What is being asked —
Each line of the data below that holds the word "load" is to be reported in full.

+++ Entries shown

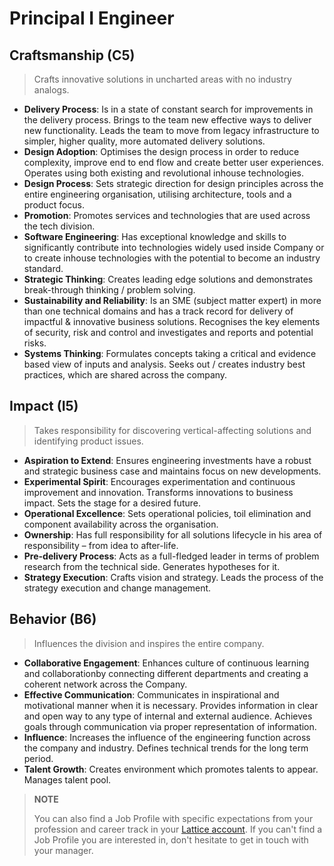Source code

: # Principal I Engineer

## Craftsmanship (C5)

> Crafts innovative solutions in uncharted areas with no industry analogs.

* **Delivery Process**: Is in a state of constant search for improvements in the delivery process. Brings to the team new effective ways to deliver new functionality. Leads the team to move from legacy infrastructure to simpler, higher quality, more automated delivery solutions.
* **Design Adoption**: Optimises the design process in order to reduce complexity, improve end to end flow and create better user experiences. Operates using both existing and revolutional inhouse technologies.
* **Design Process**: Sets strategic direction for design principles across the entire engineering organisation, utilising architecture, tools and a product focus.
* **Promotion**: Promotes services and technologies that are used across the tech division.
* **Software Engineering**: Has exceptional knowledge and skills to significantly contribute into technologies widely used inside  Company or to create inhouse technologies with the potential to become an industry standard.
* **Strategic Thinking**: Creates leading edge solutions and demonstrates break-through thinking / problem solving.
* **Sustainability and Reliability**: Is an SME (subject matter expert) in more than one technical domains and has a track record for delivery of impactful & innovative business solutions. Recognises the key elements of security, risk and control and investigates and reports and potential risks.
* **Systems Thinking**: Formulates concepts taking a critical and evidence based view of inputs and analysis. Seeks out / creates industry best practices, which are shared across the company.

## Impact (I5)

> Takes responsibility for discovering vertical-affecting solutions and identifying product issues.

* **Aspiration to Extend**: Ensures engineering investments have a robust and strategic business case and maintains focus on new developments.
* **Experimental Spirit**: Encourages experimentation and continuous improvement and innovation. Transforms innovations to business impact. Sets the stage for a desired future.
* **Operational Excellence**: Sets operational policies, toil elimination and component availability across the organisation.
* **Ownership**: Has full responsibility for all solutions lifecycle in his area of responsibility – from idea to after-life.
* **Pre-delivery Process**: Acts as a full-fledged leader in terms of problem research from the technical side. Generates hypotheses for it.
* **Strategy Execution**: Crafts vision and strategy. Leads the process of the strategy execution and change management.

## Behavior (B6)

> Influences the division and inspires the entire company.

* **Collaborative Engagement**: Enhances culture of continuous learning and collaborationby connecting different departments and creating a coherent network across the Company.
* **Effective Communication**: Communicates in inspirational and motivational manner when it is necessary. Provides information in clear and open way to any type of internal and external audience. Achieves goals through communication via proper representation of information.
* **Influence**: Increases the influence of the engineering function across the company and industry. Defines technical trends for the long term period.
* **Talent Growth**: Creates environment which promotes talents to appear. Manages talent pool.


> **NOTE**
>
> You can also find a Job Profile with specific expectations from your profession and career track in your [Lattice account](https://indrive.latticehq.com). If you can't find a Job Profile you are interested in, don't hesitate to get in touch with your manager.

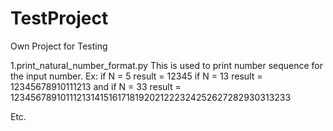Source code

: # TestProject
Own Project for Testing 


1.print_natural_number_format.py
This is used to print number sequence for the input number.
Ex: if N = 5
result = 12345
if N = 13
result = 12345678910111213
and if N = 33
result = 123456789101112131415161718192021222324252627282930313233

Etc.
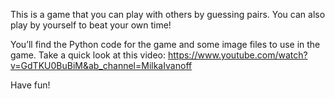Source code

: This is a game that you can play with others by guessing pairs. You can also play by yourself to beat your own time!

You’ll find the Python code for the game and some image files to use in the game.
Take a quick look at this video: https://www.youtube.com/watch?v=GdTKU0BuBiM&ab_channel=MilkaIvanoff

Have fun!
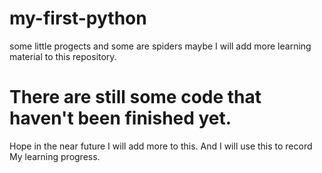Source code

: # my-first-python
  some little progects and some are spiders
maybe I will add more learning material to this repository.
# There are still some code that haven't been finished yet.
  Hope in the near future I will add more to this. And I will use this to record
My learning progress.

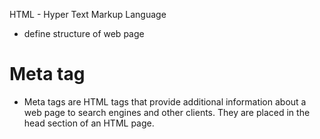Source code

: HTML - Hyper Text Markup Language
- define structure of web page
# Meta tag
- Meta tags are HTML tags that provide additional information about a web page to search engines and other clients. They are placed in the head section of an HTML page. 
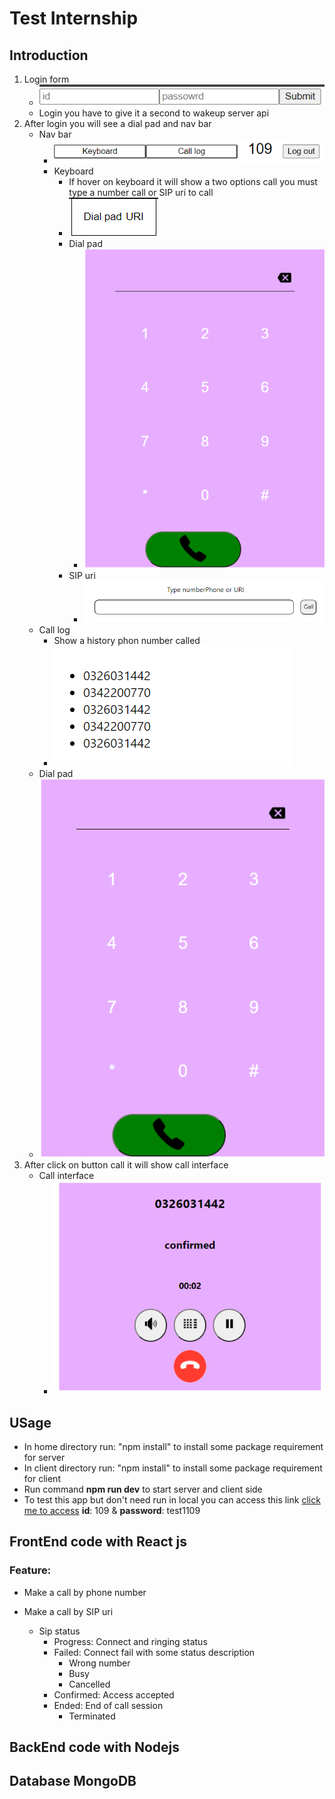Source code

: # Test Internship

## Introduction

1. Login form
   - ![Login-form](./assets/login_form.png)
   - Login you have to give it a second to wakeup server api
2. After login you will see a dial pad and nav bar
   - Nav bar
     - ![nav-bar](./assets/nav-bar.png)
     - Keyboard
       - If hover on keyboard it will show a two options call you must type a number call or SIP uri to call
       - ![sip-uri-&-dial-pad](./assets/sd.png)
       - Dial pad
         - ![dial-pad](./assets/dial-pad.png)
       - SIP uri
         - ![sip-uri](./assets/sip-uri.png)
   - Call log
     - Show a history phon number called
     - ![callog-interface](./assets/callog-interface.png)
   - Dial pad
   - ![dial-pad](./assets/dial-pad.png)
3. After click on button call it will show call interface
   - Call interface
     - ![call-interface](./assets/call-interface.png)

## USage

- In home directory run: "npm install" to install some package requirement for server
- In client directory run: "npm install" to install some package requirement for client
- Run command **npm run dev** to start server and client side
- To test this app but don't need run in local you can access this link [click me to access](https://keen-jennings-4487b7.netlify.app/) **id**: 109 & **password**: test1109

## FrontEnd code with React js

### Feature:

- Make a call by phone number
- Make a call by SIP uri

  - Sip status
    - Progress: Connect and ringing status
    - Failed: Connect fail with some status description
      - Wrong number
      - Busy
      - Cancelled
    - Confirmed: Access accepted
    - Ended: End of call session
      - Terminated

## BackEnd code with Nodejs

## Database MongoDB
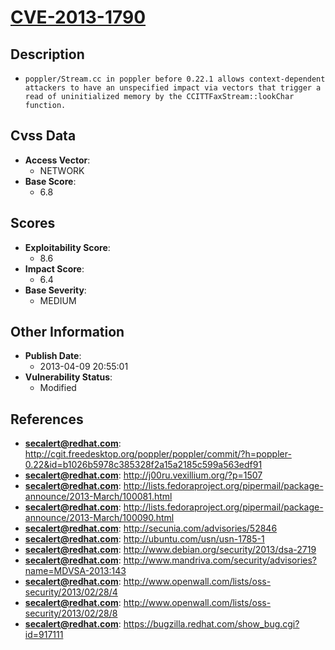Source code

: 
# [CVE-2013-1790](http://cgit.freedesktop.org/poppler/poppler/commit/?h=poppler-0.22&id=b1026b5978c385328f2a15a2185c599a563edf91)

## Description

- `poppler/Stream.cc in poppler before 0.22.1 allows context-dependent attackers to have an unspecified impact via vectors that trigger a read of uninitialized memory by the CCITTFaxStream::lookChar function.`

## Cvss Data

- **Access Vector**:
  - NETWORK
- **Base Score**:
  - 6.8

## Scores

- **Exploitability Score**:
  - 8.6
- **Impact Score**:
  - 6.4
- **Base Severity**:
  - MEDIUM

## Other Information

- **Publish Date**:
  - 2013-04-09 20:55:01
- **Vulnerability Status**:
  - Modified

## References

- **secalert@redhat.com**: http://cgit.freedesktop.org/poppler/poppler/commit/?h=poppler-0.22&id=b1026b5978c385328f2a15a2185c599a563edf91
- **secalert@redhat.com**: http://j00ru.vexillium.org/?p=1507
- **secalert@redhat.com**: http://lists.fedoraproject.org/pipermail/package-announce/2013-March/100081.html
- **secalert@redhat.com**: http://lists.fedoraproject.org/pipermail/package-announce/2013-March/100090.html
- **secalert@redhat.com**: http://secunia.com/advisories/52846
- **secalert@redhat.com**: http://ubuntu.com/usn/usn-1785-1
- **secalert@redhat.com**: http://www.debian.org/security/2013/dsa-2719
- **secalert@redhat.com**: http://www.mandriva.com/security/advisories?name=MDVSA-2013:143
- **secalert@redhat.com**: http://www.openwall.com/lists/oss-security/2013/02/28/4
- **secalert@redhat.com**: http://www.openwall.com/lists/oss-security/2013/02/28/8
- **secalert@redhat.com**: https://bugzilla.redhat.com/show_bug.cgi?id=917111
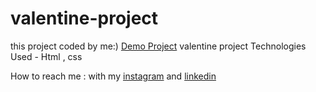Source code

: # valentine-project
this project coded by me:)
[Demo Project](https://mayabehroozi.github.io/valentine-project/)
valentine project
 Technologies Used - Html , css 


 
 How to reach me : with my [instagram](https://www.instagram.com/mayacodingjourneyy) and 
[linkedin](https://www.linkedin.com/in/maya-behroozi-5b27a425b/) 
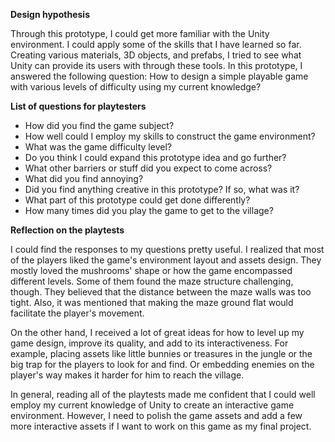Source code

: **Design hypothesis**

Through this prototype, I could get more familiar with the Unity environment. 
I could apply some of the skills that I have learned so far. Creating various materials, 3D objects, and prefabs, 
I tried to see what Unity can provide its users with through these tools. In this prototype, 
I answered the following question:
How to design a simple playable game with various levels of difficulty using my current knowledge?

**List of questions for playtesters**

- How did you find the game subject?
- How well could I employ my skills to construct the game environment?
- What was the game difficulty level?
- Do you think I could expand this prototype idea and go further?
- What other barriers or stuff did you expect to come across?
- What did you find annoying?
- Did you find anything creative in this prototype? If so, what was it?
- What part of this prototype could get done differently?
- How many times did you play the game to get to the village?

**Reflection on the playtests**

I could find the responses to my questions pretty useful. I realized that most of the players liked the game's environment layout and assets design. They mostly loved the mushrooms' shape or how the game encompassed different levels. Some of them found the maze structure challenging, though. They believed that the distance between the maze walls was too tight. Also, it was mentioned that making the maze ground flat would facilitate the player's movement.

On the other hand, I received a lot of great ideas for how to level up my game design, improve its quality, and add to its interactiveness. For example, placing assets like little bunnies or treasures in the jungle or the big trap for the players to look for and find. Or embedding enemies on the player's way makes it harder for him to reach the village. 

In general, reading all of the playtests made me confident that I could well employ my current knowledge of Unity to create an interactive game environment. However, I need to polish the game assets and add a few more interactive assets if I want to work on this game as my final project.
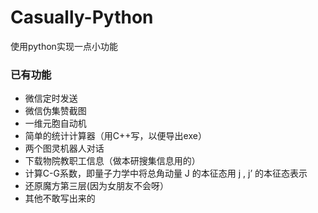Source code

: # Casually-Python

使用python实现一点小功能

### 已有功能

- 微信定时发送
- 微信伪集赞截图
- 一维元胞自动机
- 简单的统计计算器（用C++写，以便导出exe）
- 两个图灵机器人对话
- 下载物院教职工信息（做本研搜集信息用的）
- 计算C-G系数，即量子力学中将总角动量 J 的本征态用 j , j’ 的本征态表示
- 还原魔方第三层(因为女朋友不会呀）
- 其他不敢写出来的
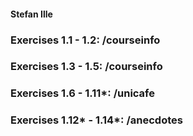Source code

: #### Stefan Ille
### Exercises 1.1 - 1.2: /courseinfo
### Exercises 1.3 - 1.5: /courseinfo
### Exercises 1.6 - 1.11*: /unicafe
### Exercises 1.12* - 1.14*: /anecdotes




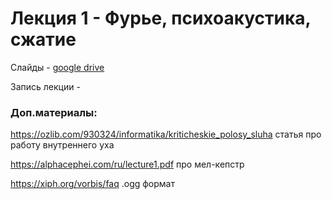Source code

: # Лекция 1 - Фурье, психоакустика, сжатие

Слайды - [google drive](https://docs.google.com/presentation/d/1-MTTRLxDWWN95thOqYWfardYY7H8LySP/edit?usp=sharing&ouid=116385375708859011313&rtpof=true&sd=true)

Запись лекции - 

### Доп.материалы:

https://ozlib.com/930324/informatika/kriticheskie_polosy_sluha статья про работу внутреннего уха

https://alphacephei.com/ru/lecture1.pdf про мел-кепстр

https://xiph.org/vorbis/faq .ogg формат
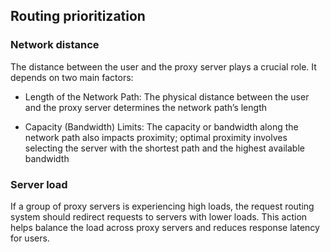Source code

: ## Routing prioritization

### Network distance

The distance between the user and the proxy server plays a crucial role. It depends on two main factors:

- Length of the Network Path: The physical distance between the user and the proxy server determines the network path’s length

- Capacity (Bandwidth) Limits: The capacity or bandwidth along the network path also impacts proximity; optimal proximity involves selecting the server with the shortest path and the highest available bandwidth

### Server load

If a group of proxy servers is experiencing high loads, the request routing system should redirect requests to servers with lower loads. This action helps balance the load across proxy servers and reduces response latency for users.
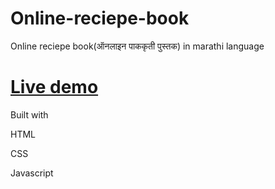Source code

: # Online-reciepe-book

Online reciepe book(ऑनलाइन पाककृती पुस्तक) in marathi language

# [Live demo]( https://rutuja20901.github.io/Online-reciepe-book/ )

Built with

HTML

CSS

Javascript
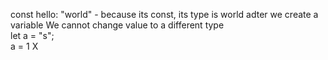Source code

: const hello: "world" - because its const, its type is world
adter we create a variable We cannot change value to a different type  
let a = "s";  
a = 1 X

++++++

Response for this exercise —
### Server load
If a group of proxy servers is experiencing high loads, the request routing system should redirect requests to servers with lower loads. This action helps balance the load across proxy servers and reduces response latency for users.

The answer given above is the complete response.